According to one tradition, Pocahontas, the daughter of the Algonquin ruler Powhatan, was kidnapped at Jamestown and met and married John Rolfe at Henricus in 1614. Their union prompted an eight-year truce between the Powhatan chiefdom and the English. Rolfe was the first Englishman to successfully cultivate tobacco in 1612.
The profitable export crop would give rise to vast plantations that siphoned settlers from Henricus and angered displaced Natives. As a result, the truce between the Algonquians and the English unraveled in 1622, shortly after Powhatan's death.
Capt. John Smith's Trail
John Smith knew the James River by its Algonquian name: Powhatan, the same as the region's paramount chief. Smith traveled the river many times between 1607 and 1609, trading with Virginia Indians to ensure survival at Jamestown. What he saw of Virginia's verdant woodlands and pristine waters inspired him to explore the greater Chesapeake Bay, chronicling its natural wonders.
(sidebar)Did native Virginians have tattoos?
The English colonists at Jamestown were curious about -and sometimes astonished by-the Natives surrounding them.
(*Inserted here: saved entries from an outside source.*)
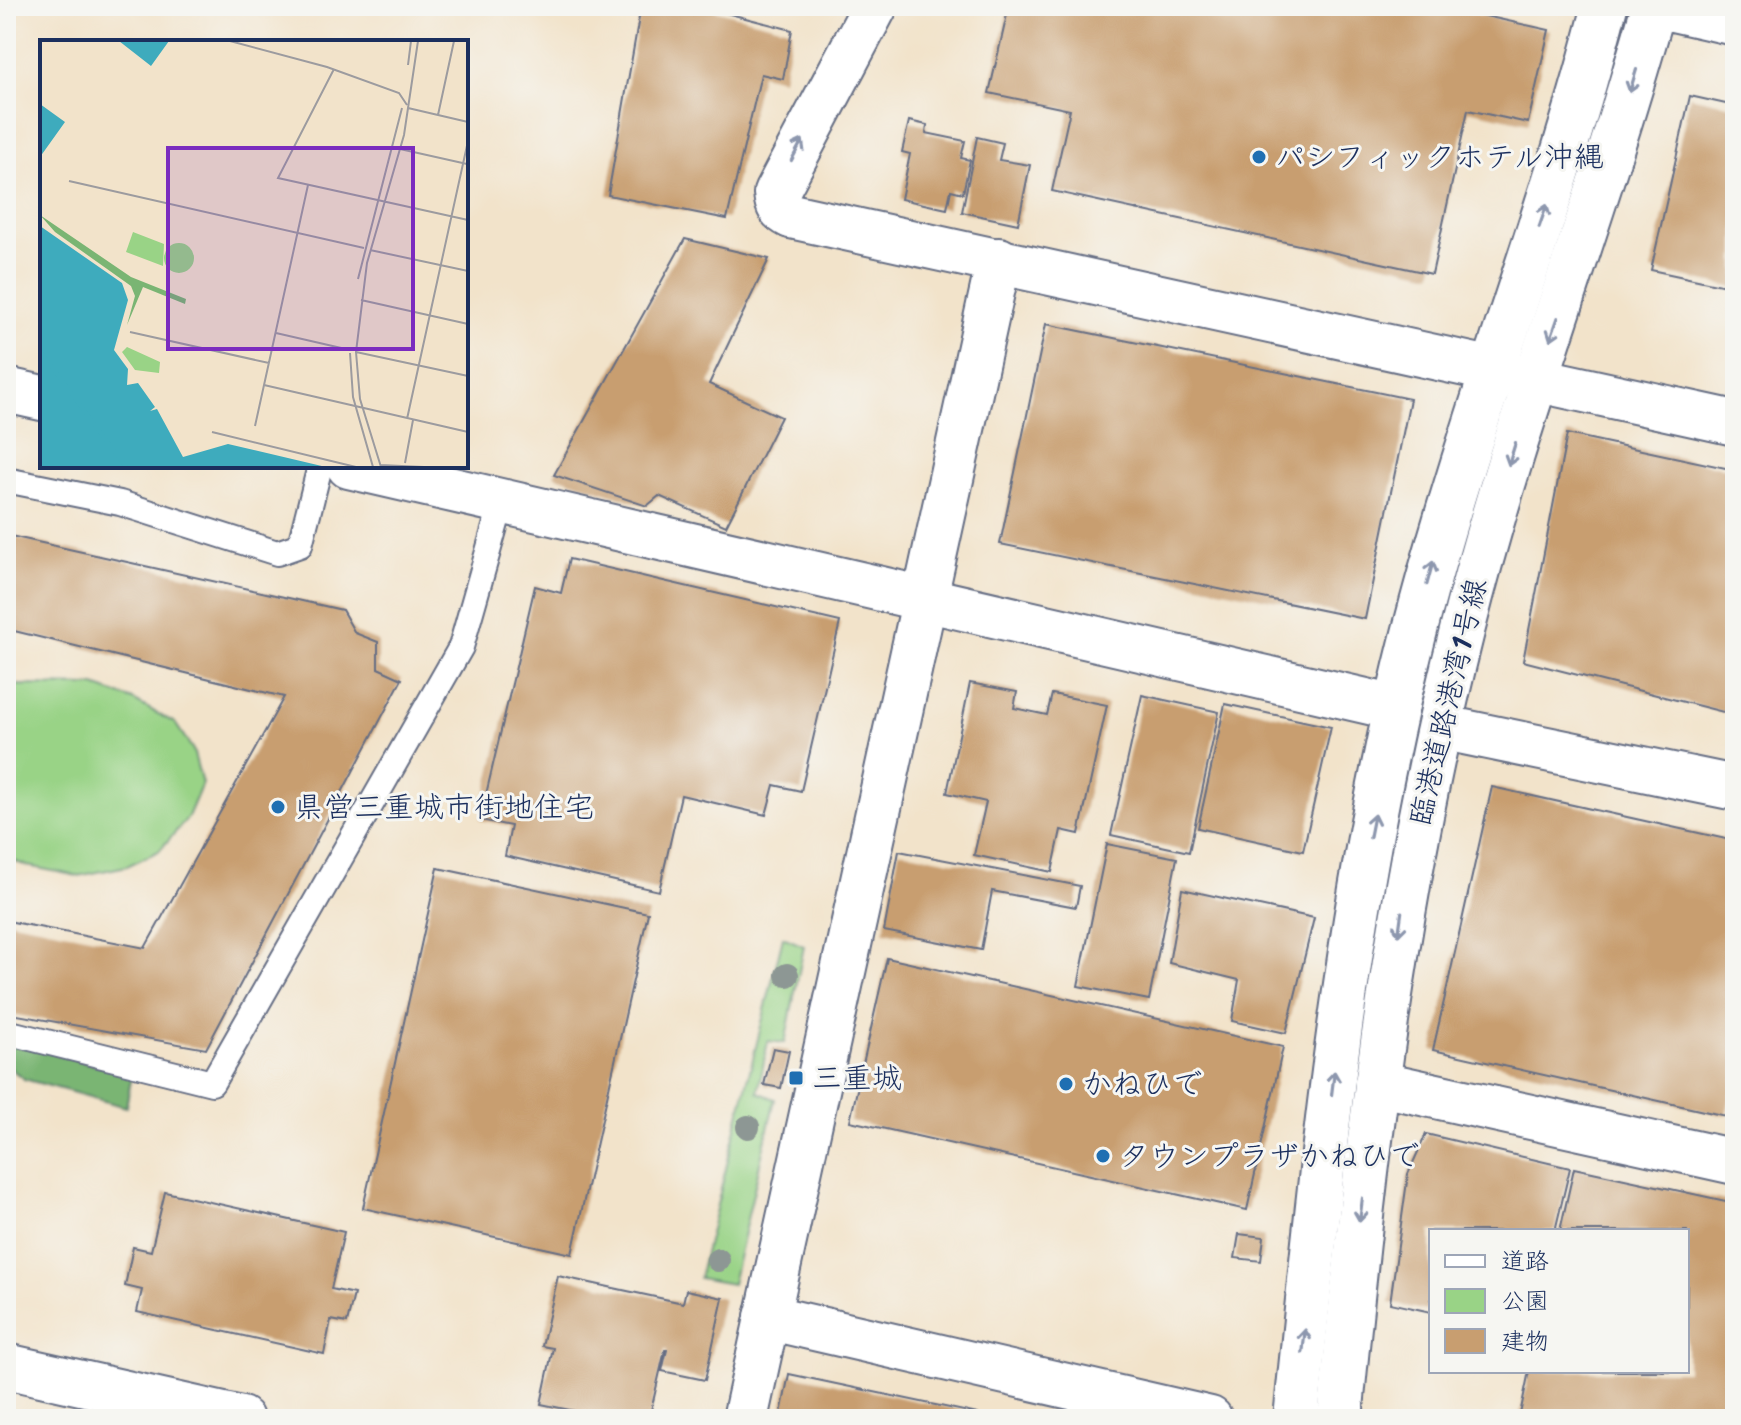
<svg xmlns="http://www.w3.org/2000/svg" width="1741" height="1425" font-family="Sriracha,'Klee One',sans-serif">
<rect width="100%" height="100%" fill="#f6f6f2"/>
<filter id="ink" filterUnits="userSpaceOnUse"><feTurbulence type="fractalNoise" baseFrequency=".0125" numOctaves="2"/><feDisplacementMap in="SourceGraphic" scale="16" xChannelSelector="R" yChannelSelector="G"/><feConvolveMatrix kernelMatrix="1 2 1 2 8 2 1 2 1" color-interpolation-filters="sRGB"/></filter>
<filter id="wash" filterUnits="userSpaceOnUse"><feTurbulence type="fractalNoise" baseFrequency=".006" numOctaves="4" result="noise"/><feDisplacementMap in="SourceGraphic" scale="32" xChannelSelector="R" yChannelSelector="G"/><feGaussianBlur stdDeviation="1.8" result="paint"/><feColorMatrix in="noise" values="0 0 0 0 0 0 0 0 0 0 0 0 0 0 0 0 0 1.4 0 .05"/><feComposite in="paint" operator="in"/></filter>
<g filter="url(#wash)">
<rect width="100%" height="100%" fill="#f2e3ca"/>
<!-- green -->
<g fill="#99d386" stroke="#5a8172" stroke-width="2">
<polygon points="13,685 95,686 133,700 175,723 193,750 202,784 187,819 159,851 127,866 78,876 27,866 6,858 6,686"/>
<polygon points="783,937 804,946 785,1043 768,1041 758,1092 775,1099 732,1284 699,1278"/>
</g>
<!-- forest -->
<polygon fill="#7ab573" stroke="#4a7268" stroke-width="2" points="6,1041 132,1075 126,1107 24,1079 6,1065"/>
<g id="blocks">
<!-- building -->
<g fill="#c89e70">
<polygon points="641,6 699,6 792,30 783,79 761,74 727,219 608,195"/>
<polygon points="1009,6 1029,6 1048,10 1049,6 1440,6 1549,30 1528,123 1468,110 1432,274 1052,191 1070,110 989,93"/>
<polygon points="1690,96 1735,106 1735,288 1651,270"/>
<polygon points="909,121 927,125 926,133 965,141 961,158 970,160 963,193 951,190 947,209 901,199 910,154 902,152"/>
<polygon points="977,137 1003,143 999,160 1030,165 1018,224 962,212"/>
<polygon points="685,239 769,259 709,384 781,417 726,526 659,496 647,506 554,475"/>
<polygon points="1046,324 1410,399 1365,619 1000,544"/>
<polygon points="1567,434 1735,470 1735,715 1523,661"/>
<polygon points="6,535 342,610 355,633 378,642 378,668 402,679 206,1049 6,1013 6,917 13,922 145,948 284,697 6,629"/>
<polygon points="569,559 840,622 801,791 774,785 766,815 681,795 659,891 505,856 511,826 480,820 535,586 561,593"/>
<polygon points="970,683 1017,692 1014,708 1047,715 1052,694 1107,705 1079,834 1061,830 1052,872 974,855 986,802 947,793"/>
<polygon points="1142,695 1219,712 1189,852 1111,835"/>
<polygon points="1225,704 1331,727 1303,851 1198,828"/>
<polygon points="1492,787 1735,841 1735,1075 1726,1116 1433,1050"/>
<polygon points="1107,844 1177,858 1149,1000 1078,986"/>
<polygon points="899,851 1080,886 1076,907 992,891 981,950 884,931"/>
<polygon points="438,868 648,913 572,1254 363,1208"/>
<polygon points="1182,889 1314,918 1286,1033 1232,1021 1239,980 1169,963"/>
<polygon points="887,958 1283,1047 1247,1210 850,1121"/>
<polygon points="773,1048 789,1051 781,1088 764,1085"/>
<polygon points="1426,1134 1570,1168 1555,1231 1431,1231 1431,1312 1390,1303 1408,1174"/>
<polygon points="1574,1168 1735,1203 1735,1419 1519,1419 1529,1371 1687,1371 1687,1231 1560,1231"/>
<polygon points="165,1192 344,1232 331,1289 354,1294 347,1323 331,1320 324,1354 137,1312 142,1290 125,1286 133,1247 151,1251"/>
<polygon points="1239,1234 1264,1237 1261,1261 1235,1258"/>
<polygon points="558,1276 683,1303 686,1290 723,1298 705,1380 662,1371 667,1350 665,1350 649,1419 613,1419 541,1404 553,1348 542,1346"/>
<polygon points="789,1374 997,1418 997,1419 780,1419"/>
</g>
</g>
</g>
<g filter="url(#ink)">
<use href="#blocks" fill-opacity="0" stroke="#666e84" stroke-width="2"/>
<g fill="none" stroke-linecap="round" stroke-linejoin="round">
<!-- service casing -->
<g stroke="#666e84" stroke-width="28">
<g id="service">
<polyline points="6,480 120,503 277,553 300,545 320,466"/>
<polyline points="6,1032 212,1083 461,647 502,502"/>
</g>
</g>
<!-- minor casing -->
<g stroke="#666e84" stroke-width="48">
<g id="minor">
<polyline points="1660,6 1735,23"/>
<path d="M791,216C780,211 777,205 776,193L875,6"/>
<polyline points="6,390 42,398"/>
<polyline points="349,466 1396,708"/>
<polyline points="1440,727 1735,788"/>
<polyline points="1377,1083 1735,1162"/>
<polyline points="767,1317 1210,1419"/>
<polyline points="6,1366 241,1419"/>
<polyline points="745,1419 999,260"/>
</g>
</g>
<!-- tertiary casing -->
<g stroke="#666e84" stroke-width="48">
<g id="tertiary">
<polyline points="791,216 1735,423"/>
<path d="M1296,1419C1322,1156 1349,890 1414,634C1468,422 1551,218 1605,6"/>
<path d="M1340,1419C1365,1152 1397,887 1463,627C1516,417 1596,215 1654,6"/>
</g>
</g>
<!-- service -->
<use href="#service" stroke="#fff" stroke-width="24"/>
<!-- minor -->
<use href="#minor" stroke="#fff" stroke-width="44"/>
<!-- tertiary -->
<use href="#tertiary" stroke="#fff" stroke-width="44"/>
</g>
<!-- trees -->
<g fill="#8d9794">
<circle cx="787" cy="975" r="12"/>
<circle cx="748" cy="1127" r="12"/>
<circle cx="718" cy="1260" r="12"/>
</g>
<!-- one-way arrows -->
<defs><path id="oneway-shaft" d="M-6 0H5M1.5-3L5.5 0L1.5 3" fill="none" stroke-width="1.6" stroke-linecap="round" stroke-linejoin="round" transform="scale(2)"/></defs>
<g stroke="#8d97ae">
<use href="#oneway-shaft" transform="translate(1633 81) rotate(107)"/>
<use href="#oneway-shaft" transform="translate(797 150) rotate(-62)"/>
<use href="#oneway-shaft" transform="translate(1543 216) rotate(-71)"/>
<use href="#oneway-shaft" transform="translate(1554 329) rotate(109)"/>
<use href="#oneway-shaft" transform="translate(1512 454) rotate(107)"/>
<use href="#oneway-shaft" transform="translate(1430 573) rotate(-75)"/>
<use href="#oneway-shaft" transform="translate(1372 826) rotate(-79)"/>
<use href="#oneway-shaft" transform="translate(1400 924) rotate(98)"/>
<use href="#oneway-shaft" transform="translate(1333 1083) rotate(-83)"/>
<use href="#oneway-shaft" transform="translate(1361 1210) rotate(97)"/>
<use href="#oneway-shaft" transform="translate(1304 1341) rotate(-84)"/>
</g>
</g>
<!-- markers -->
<g fill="#1f6fb2" stroke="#f6f6f2" stroke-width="3">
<circle cx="1259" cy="157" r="8"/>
<circle cx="278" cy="807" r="8"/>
<rect x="788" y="1070" width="16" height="16" rx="4"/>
<circle cx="1066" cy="1084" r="8"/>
<circle cx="1103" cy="1156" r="8"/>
</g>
<g text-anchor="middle" stroke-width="6" stroke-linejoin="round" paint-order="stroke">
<!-- poi labels -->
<g font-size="30" fill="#1b2f5e" stroke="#f6f6f2" text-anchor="start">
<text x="1275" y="167">パシフィックホテル沖縄</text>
<text x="294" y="817">県営三重城市街地住宅</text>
<text x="812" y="1088">三重城</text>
<text x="1082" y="1094">かねひで</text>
<text x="1119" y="1166">タウンプラザかねひで</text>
</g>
<!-- street labels -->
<g font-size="30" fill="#1b2f5e" stroke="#f6f6f2">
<text transform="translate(1448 702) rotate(-77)" y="10">臨港道路港湾1号線</text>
</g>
</g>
<!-- overview -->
<g transform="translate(40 40)">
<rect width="428" height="428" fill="#f2e3ca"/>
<path d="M93,192L124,204L123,226L86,212ZM124 218a15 15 0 1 1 30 0a15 15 0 1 1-30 0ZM87,307L120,322L119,333L95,330L82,312Z" fill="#99d386"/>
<path d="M0,175L91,237L146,259L145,264L103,247L87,285L95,256L91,246L15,192Z" fill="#7ab573"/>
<path d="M79,1H129L111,26ZM0,64L25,82L0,117ZM0,186L82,243L88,260L74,310L88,329L87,345L98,343L115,367L110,371L117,369L143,417L188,404L286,427H0Z" fill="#3eabbd"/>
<path fill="none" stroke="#3eabbd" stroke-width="4" d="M0,311L86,427"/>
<path fill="none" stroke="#9c9b9f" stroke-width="2" d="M190,1L287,27L359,53L367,65M368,25L371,1M294,29L238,138L428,180M368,68L428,82M398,75L414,1M360,109L427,124M29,141L324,208M330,210L428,231M318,239L362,68M321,260L428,284M90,292L229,323M236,293L310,310M316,312L428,336M310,313L313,357L333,427M224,345L428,392M367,379L428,101M215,386L268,145M172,392L316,427M365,423L373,380M340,425L384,427M341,427L320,359L316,312L327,223L364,95L378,1"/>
<path fill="#7b2cbf" fill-opacity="0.15" stroke="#7b2cbf" stroke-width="4" d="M128,108H373V309H128Z"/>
<rect width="428" height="428" fill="none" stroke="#1b2f5e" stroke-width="4"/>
</g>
<!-- margin -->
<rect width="1741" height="1425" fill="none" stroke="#f6f6f2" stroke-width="32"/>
<!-- legend -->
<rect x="1429" y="1229" width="260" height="144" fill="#f6f6f2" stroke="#9ea6b7" stroke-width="2"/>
<rect x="1445" y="1255" width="40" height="12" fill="#ffffff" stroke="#9ea6b7" stroke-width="2"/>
<text x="1501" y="1269" font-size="24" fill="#1b2f5e">道路</text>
<rect x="1445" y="1289" width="40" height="24" fill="#99d386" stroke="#9ea6b7" stroke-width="2"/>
<text x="1501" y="1309" font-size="24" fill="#1b2f5e">公園</text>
<rect x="1445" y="1329" width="40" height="24" fill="#c89e70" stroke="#9ea6b7" stroke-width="2"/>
<text x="1501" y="1349" font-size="24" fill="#1b2f5e">建物</text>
</svg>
John Smith's contemporary, George Percy, recorded his observations of the ornate tattoos worn by Algonquian women: " The women kinde in this Countrey doth pounce and race their bodies, legges, thighes, armes and faces with a sharpe Iron, which makes a stampe in curious knots, and drawes the proportion of Fowles, Fish, or Beasts, then with paintings of sundry lively colours, they rub it into the stampe which will never be taken away, because it is dried into the flesh where it is sered." It is unknown whether Pocahontas wore similar tattoos, though it is likely when she was a child the sides of her head were shaved. This was the custom for Indian girls, who wore their remaining hair in long braids.